> _WORK TASK_:
An identical copy of the data below is needed.

******************************

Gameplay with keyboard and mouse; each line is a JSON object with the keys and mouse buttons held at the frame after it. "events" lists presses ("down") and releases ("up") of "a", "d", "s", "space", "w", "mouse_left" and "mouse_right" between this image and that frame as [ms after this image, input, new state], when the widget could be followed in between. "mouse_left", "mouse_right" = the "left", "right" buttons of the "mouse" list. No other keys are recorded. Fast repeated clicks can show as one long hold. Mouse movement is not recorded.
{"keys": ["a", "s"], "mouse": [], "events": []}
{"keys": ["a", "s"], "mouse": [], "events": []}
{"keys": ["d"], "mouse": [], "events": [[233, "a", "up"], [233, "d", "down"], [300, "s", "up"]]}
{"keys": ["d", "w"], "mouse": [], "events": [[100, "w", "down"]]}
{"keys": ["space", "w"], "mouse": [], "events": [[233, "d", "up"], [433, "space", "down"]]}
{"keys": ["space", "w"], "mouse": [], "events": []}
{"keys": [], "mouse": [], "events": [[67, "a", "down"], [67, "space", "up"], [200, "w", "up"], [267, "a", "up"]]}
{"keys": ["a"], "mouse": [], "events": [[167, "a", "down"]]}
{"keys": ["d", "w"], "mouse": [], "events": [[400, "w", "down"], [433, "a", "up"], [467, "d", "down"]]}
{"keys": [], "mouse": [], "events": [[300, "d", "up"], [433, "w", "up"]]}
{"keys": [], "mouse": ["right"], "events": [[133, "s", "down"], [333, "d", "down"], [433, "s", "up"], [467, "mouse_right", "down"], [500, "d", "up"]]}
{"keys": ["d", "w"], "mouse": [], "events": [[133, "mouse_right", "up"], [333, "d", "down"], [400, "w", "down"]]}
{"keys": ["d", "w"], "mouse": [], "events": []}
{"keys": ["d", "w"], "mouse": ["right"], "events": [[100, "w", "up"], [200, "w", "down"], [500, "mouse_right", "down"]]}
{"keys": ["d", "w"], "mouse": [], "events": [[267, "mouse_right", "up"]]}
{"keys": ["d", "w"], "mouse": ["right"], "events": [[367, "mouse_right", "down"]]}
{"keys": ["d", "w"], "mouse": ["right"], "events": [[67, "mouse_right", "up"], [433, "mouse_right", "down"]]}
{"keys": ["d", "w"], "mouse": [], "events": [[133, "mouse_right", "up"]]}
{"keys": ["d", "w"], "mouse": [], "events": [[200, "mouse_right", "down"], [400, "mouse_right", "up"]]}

******************************

> _TASK RESULT_:
Gameplay with keyboard and mouse; each line is a JSON object with the keys and mouse buttons held at the frame after it. "events" lists presses ("down") and releases ("up") of "a", "d", "s", "space", "w", "mouse_left" and "mouse_right" between this image and that frame as [ms after this image, input, new state], when the widget could be followed in between. "mouse_left", "mouse_right" = the "left", "right" buttons of the "mouse" list. No other keys are recorded. Fast repeated clicks can show as one long hold. Mouse movement is not recorded.
{"keys": ["a", "s"], "mouse": [], "events": []}
{"keys": ["a", "s"], "mouse": [], "events": []}
{"keys": ["d"], "mouse": [], "events": [[233, "a", "up"], [233, "d", "down"], [300, "s", "up"]]}
{"keys": ["d", "w"], "mouse": [], "events": [[100, "w", "down"]]}
{"keys": ["space", "w"], "mouse": [], "events": [[233, "d", "up"], [433, "space", "down"]]}
{"keys": ["space", "w"], "mouse": [], "events": []}
{"keys": [], "mouse": [], "events": [[67, "a", "down"], [67, "space", "up"], [200, "w", "up"], [267, "a", "up"]]}
{"keys": ["a"], "mouse": [], "events": [[167, "a", "down"]]}
{"keys": ["d", "w"], "mouse": [], "events": [[400, "w", "down"], [433, "a", "up"], [467, "d", "down"]]}
{"keys": [], "mouse": [], "events": [[300, "d", "up"], [433, "w", "up"]]}
{"keys": [], "mouse": ["right"], "events": [[133, "s", "down"], [333, "d", "down"], [433, "s", "up"], [467, "mouse_right", "down"], [500, "d", "up"]]}
{"keys": ["d", "w"], "mouse": [], "events": [[133, "mouse_right", "up"], [333, "d", "down"], [400, "w", "down"]]}
{"keys": ["d", "w"], "mouse": [], "events": []}
{"keys": ["d", "w"], "mouse": ["right"], "events": [[100, "w", "up"], [200, "w", "down"], [500, "mouse_right", "down"]]}
{"keys": ["d", "w"], "mouse": [], "events": [[267, "mouse_right", "up"]]}
{"keys": ["d", "w"], "mouse": ["right"], "events": [[367, "mouse_right", "down"]]}
{"keys": ["d", "w"], "mouse": ["right"], "events": [[67, "mouse_right", "up"], [433, "mouse_right", "down"]]}
{"keys": ["d", "w"], "mouse": [], "events": [[133, "mouse_right", "up"]]}
{"keys": ["d", "w"], "mouse": [], "events": [[200, "mouse_right", "down"], [400, "mouse_right", "up"]]}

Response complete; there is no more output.